Four Principles, Four Cultures, One Mirror
Click here for the slides of my keynote presentation today in Agile Roots. The following key points are made in the presentation:
- The Agile Manifesto principles are considered timeless.
- Application of Agile can create cultural duality/conflict. The core culture of the organization that rolls out Agile is not necessarily aligned with the Agile culture.
- Successful application of the Manifesto principles needs to build on the strength of the specific core culture – Control, Competence, Cultivation or Collaboration – in the organization rolling out Agile .
- Schwaber’s 75% failure rate estimate corresponds to attempts to change the core culture of an organization as part of the Agile rollout.
- Success does not necessarily beget success in Agile rollouts. The interplay between scale and culture poses serious challenges to scaling Agile successfully.
- The Agile infrastructure places a practical limit on the scope of the Agile rollout. Constituencies that are not able to use a joint Agile infrastructure are not likely to collaborate.
- The fine points of one Agile method versus another are far less important to the success of an Agile implementation than cultural subtleties of the target environment in which Agile is applied.
- Good Agile tools are likely to induce behavioral changes without necessitating major cultural pushes.
Authenticity
Readers of Software Craftsmanship might recall the association made in the post between Beautiful Software and the Cluetrain Manifesto. With the 10-year anniversary of the debut of the printed edition of the Manifesto, Simon Owens interviewed three of the four authors. The book and the interview are not about software development – they are about the Internet. Yet the profound relevance to Agile software development is nicely captured by Simon in one short sentence:
The writing stresses the need for authenticity above all else….

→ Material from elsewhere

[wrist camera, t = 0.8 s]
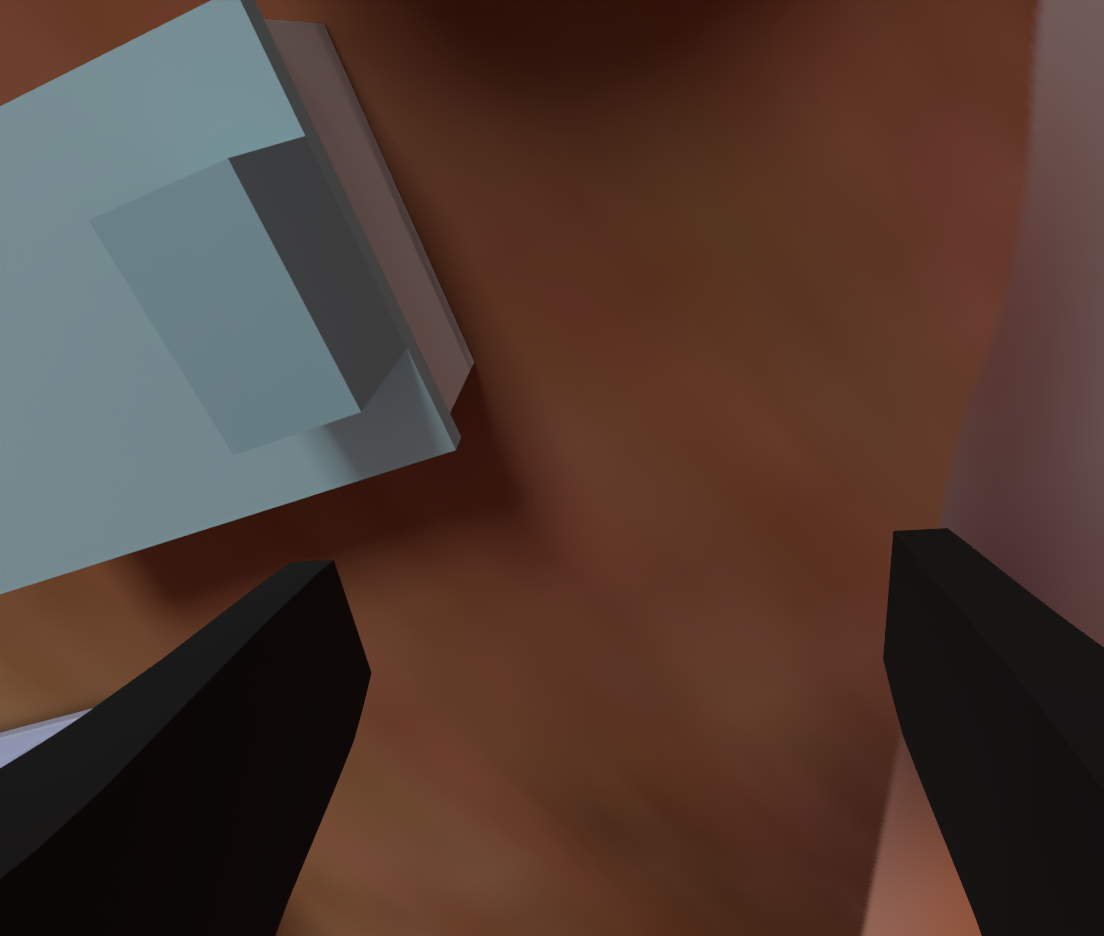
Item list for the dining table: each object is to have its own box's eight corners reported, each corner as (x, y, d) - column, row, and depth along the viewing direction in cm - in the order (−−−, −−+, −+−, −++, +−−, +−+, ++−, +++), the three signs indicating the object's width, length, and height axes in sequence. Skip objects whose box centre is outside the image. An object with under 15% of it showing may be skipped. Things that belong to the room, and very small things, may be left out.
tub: (95, 491, 23) (0, 572, 19) (-97, 223, 20) (-255, 263, 16) (474, 362, 20) (442, 429, 17) (324, 23, 17) (244, 18, 13)
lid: (20, 566, 20) (-123, 689, 16) (-239, 245, 17) (-499, 305, 13) (468, 421, 17) (422, 529, 13) (269, -7, 14) (130, -27, 10)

The imperative need to have authentic conversations with your Agile teams and key stakeholders is highlighted by Ken Schwaber in a recent interview on AgileCollab, as follows:
I estimate that 75% of those organizations using Scrum will not succeed in getting the benefits that they hope for from it… The intention of Scrum is to make [their dysfunctions] transparent so the organization can fix them. Unfortunately, many organizations change Scrum to accommodate the inadequacies or dysfunctions instead of solving them.
Better heed the good counsel of the Cluetrain Manifesto authors and Ken if your Agile software is in trouble. Backlogs and burn-down charts are no doubt important. But, they are no substitute for authenticity.